### What the task requires
Write out, word for word, the part of the forum thread on SoundExpert that opens with the words containing "That may be" and closes with "development. Anyone knows?".
[start of Passage shown]
Because audiophiles tend to shun science? Ooops, did I even say that?
Title: SoundExpert explained
Post by: knutinh on 2010-11-30 10:34:21
Why are not such tests more used with monotonically degrading stuff like lossy encoders? I have made a simple matlab-script for adaptively "honing in" on the most interesting part of the degradation, but reading a paper about the statistics in such tests made me remember how much I have forgotten from my statistics classes.


Because audiophiles tend to shun science? Ooops, did I even say that?

That may be the reason why so few listening tests are done in general, but not why this particular type is seldomly used.

Estimating "just the right" bitrate for a given mp3 encoder seems to be a common issue, and using an adaptive test that spends most of the time where the point of interest along the "PMF" turns out to be, seems sensible.

-k
Title: SoundExpert explained
Post by: Porcus on 2010-11-30 11:03:55
Joking aside: I'd be surprised if MPEG didn't do things like this in the development. Anyone knows?
Title: SoundExpert explained
Post by: 2Bdecided on 2010-11-30 15:24:45
In all cases perception of gradually unmasked artifacts is monotonous function.
How can you say this when SebG and Woodinville both gave you examples to the contrary?

I hit the exact problem Woodinville describes using the method I posted on the first page of this thread - a listener gets stuck in a "false" minima of audibility because double the difference gives you the original signal back (with the part "removed" by the codec being inverted, but that difference is not usually audible). Hardly monotonic - the chance of hearing the artefact becomes zero at a single gain setting (+6dB), and (with the specific audio I used - YMMV!) leaps back to the "expected" function very quickly either side of that.

Cheers,
David.
Title: SoundExpert explained
Post by: Serge Smirnoff on 2010-11-30 16:38:05
How can you say this when SebG and Woodinville both gave you examples to the contrary?

I hit the exact problem Woodinville describes using the method I posted on the first page of this thread - a listener gets stuck in a "false" minima of audibility because double the difference gives you the original signal back (with the part "removed" by the codec being inverted, but that difference is not usually audible). Hardly monotonic - the chance of hearing the artefact becomes zero at a single gain setting (+6dB), and (with the specific audio I used - YMMV!) leaps back to the "expected" function very quickly either side of that.

In many papers devoted to "coding margin" a special filtering is recommended to eliminate those "ghost" frequencies. We also use it.
Title: SoundExpert explained
Post by: Woodinville on 2010-12-01 02:11:37
How can you say this when SebG and Woodinville both gave you examples to the contrary?

I hit the exact problem Woodinville describes using the method I posted on the first page of this thread - a listener gets stuck in a "false" minima of audibility because double the difference gives you the original signal back (with the part "removed" by the codec being inverted, but that difference is not usually audible). Hardly monotonic - the chance of hearing the artefact becomes zero at a single gain setting (+6dB), and (with the specific audio I used - YMMV!) leaps back to the "expected" function very quickly either side of that.
[end of Passage shown]
[start of Recorded data]
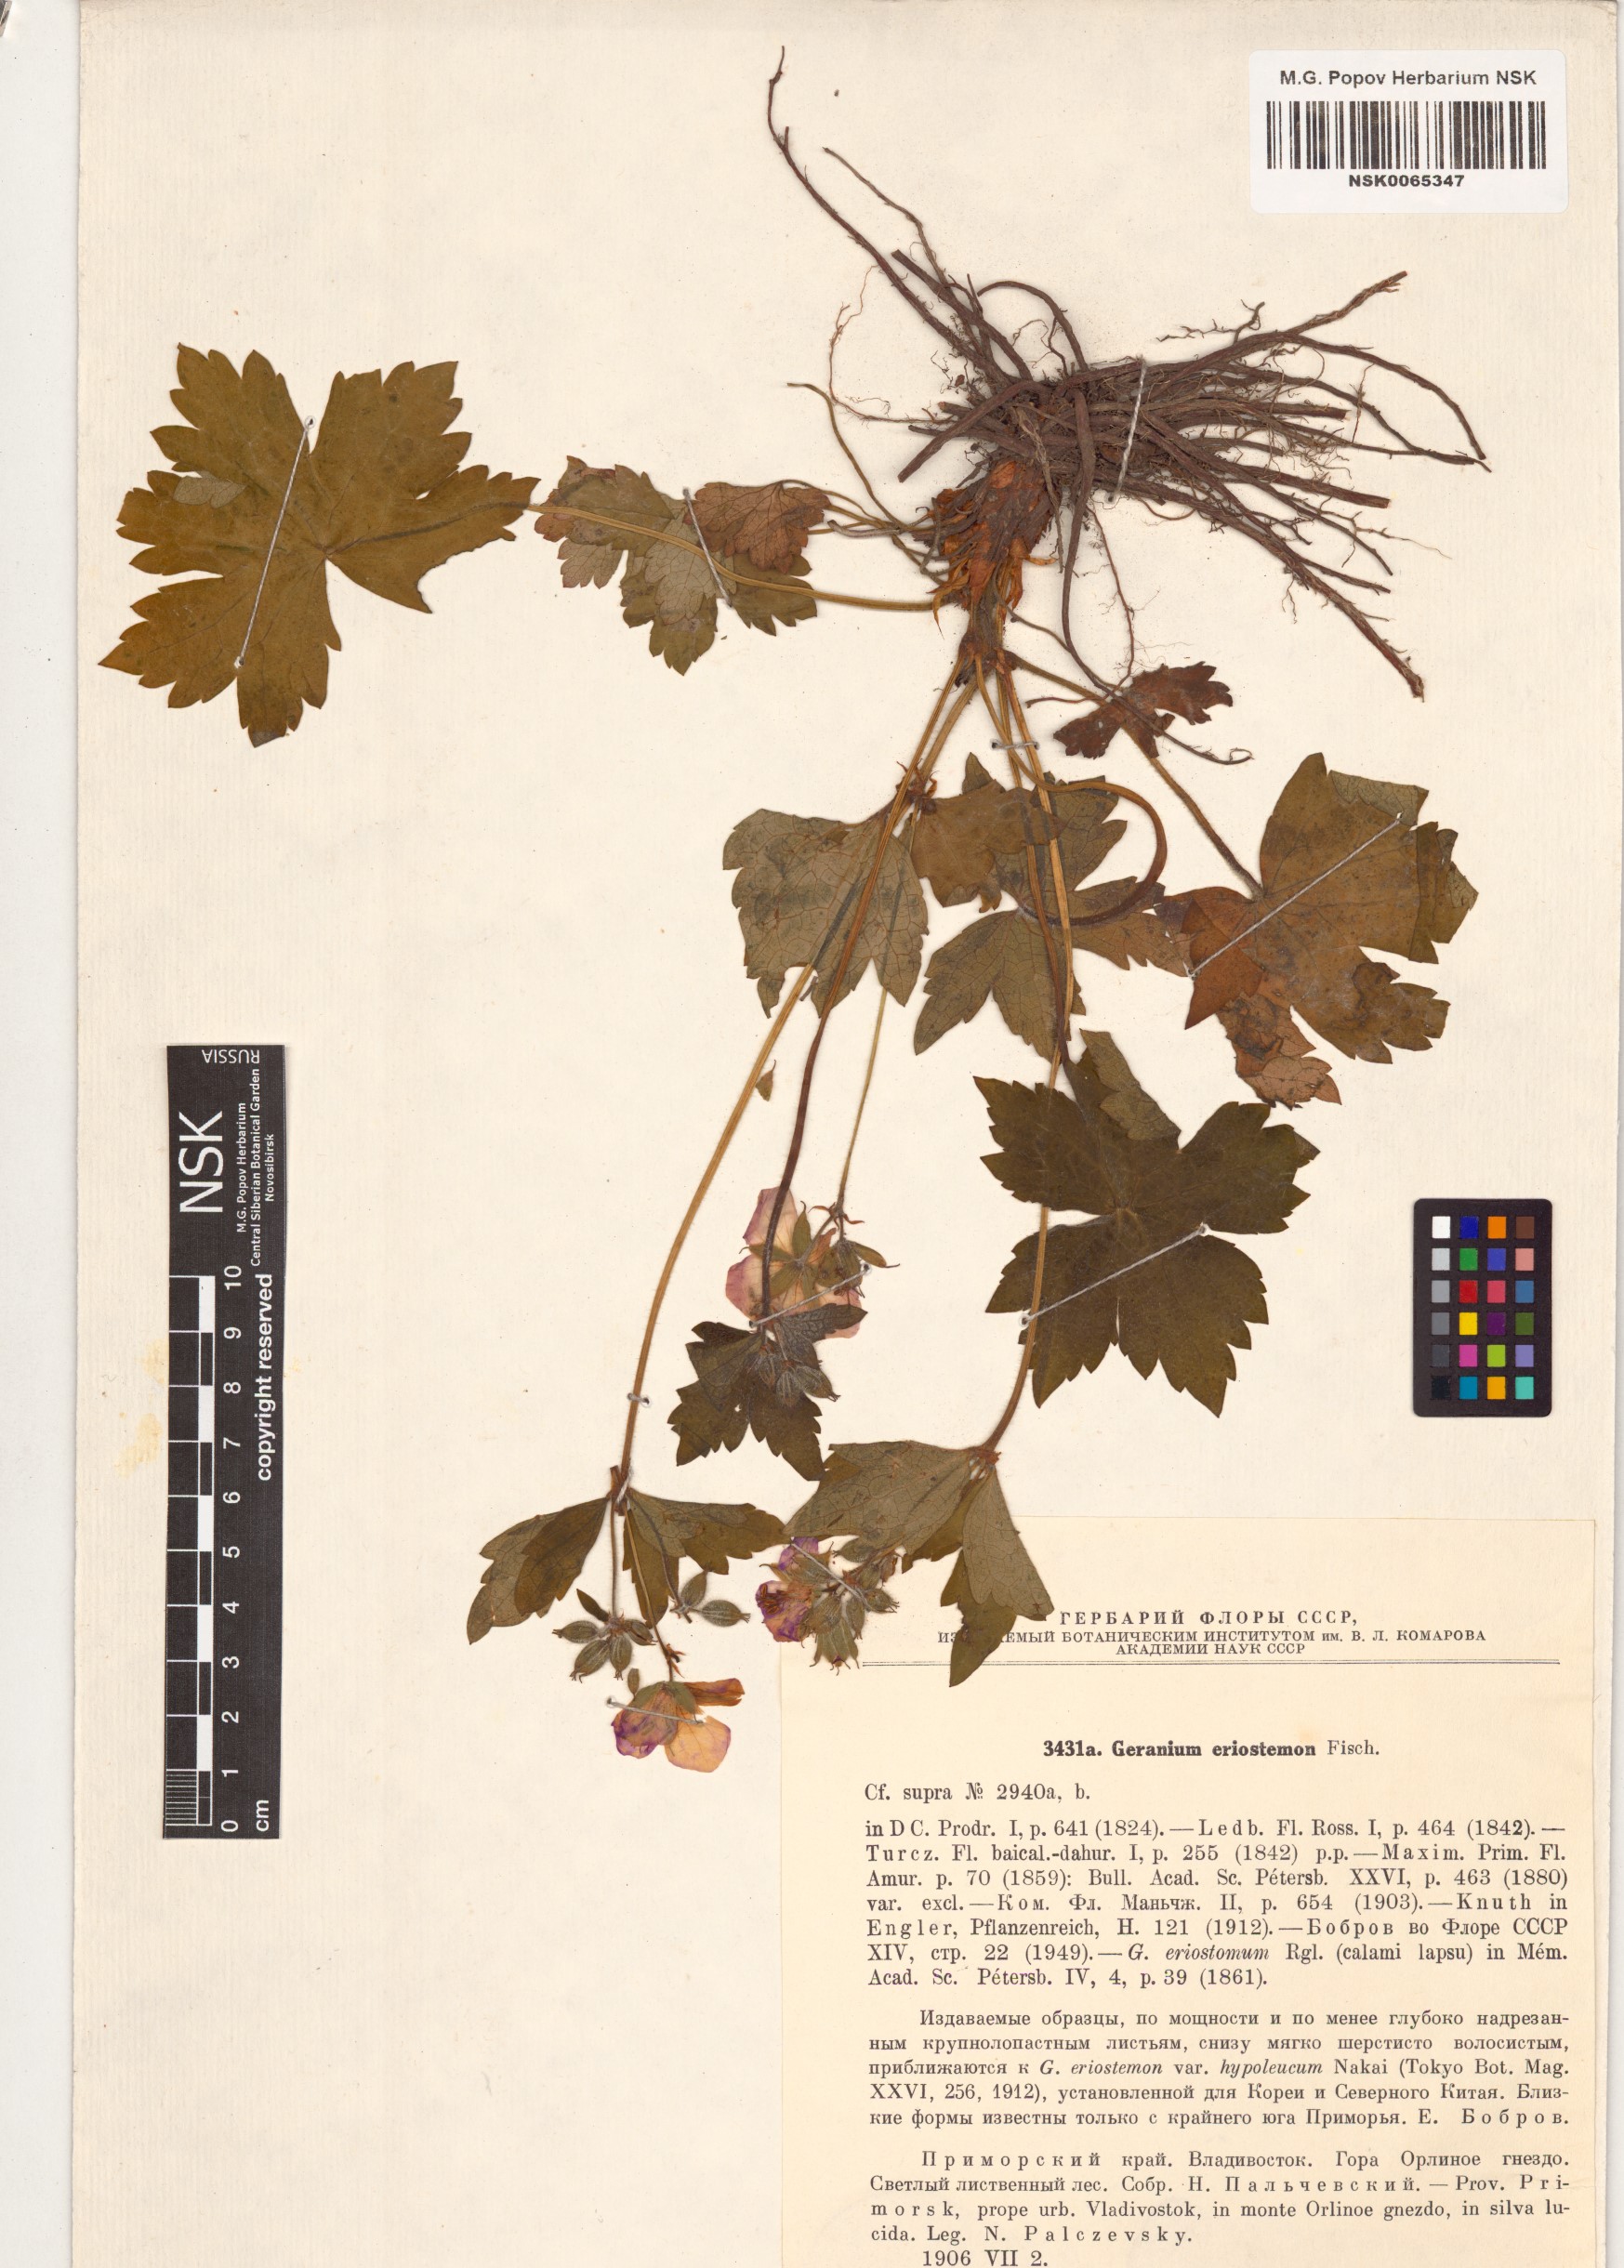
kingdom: Plantae
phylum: Tracheophyta
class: Magnoliopsida
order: Geraniales
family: Geraniaceae
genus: Geranium
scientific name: Geranium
[end of Recorded data]
### Full solution
That may be the reason why so few listening tests are done in general, but not why this particular type is seldomly used.

Estimating "just the right" bitrate for a given mp3 encoder seems to be a common issue, and using an adaptive test that spends most of the time where the point of interest along the "PMF" turns out to be, seems sensible.

-k
Title: SoundExpert explained
Post by: Porcus on 2010-11-30 11:03:55
Joking aside: I'd be surprised if MPEG didn't do things like this in the development. Anyone knows?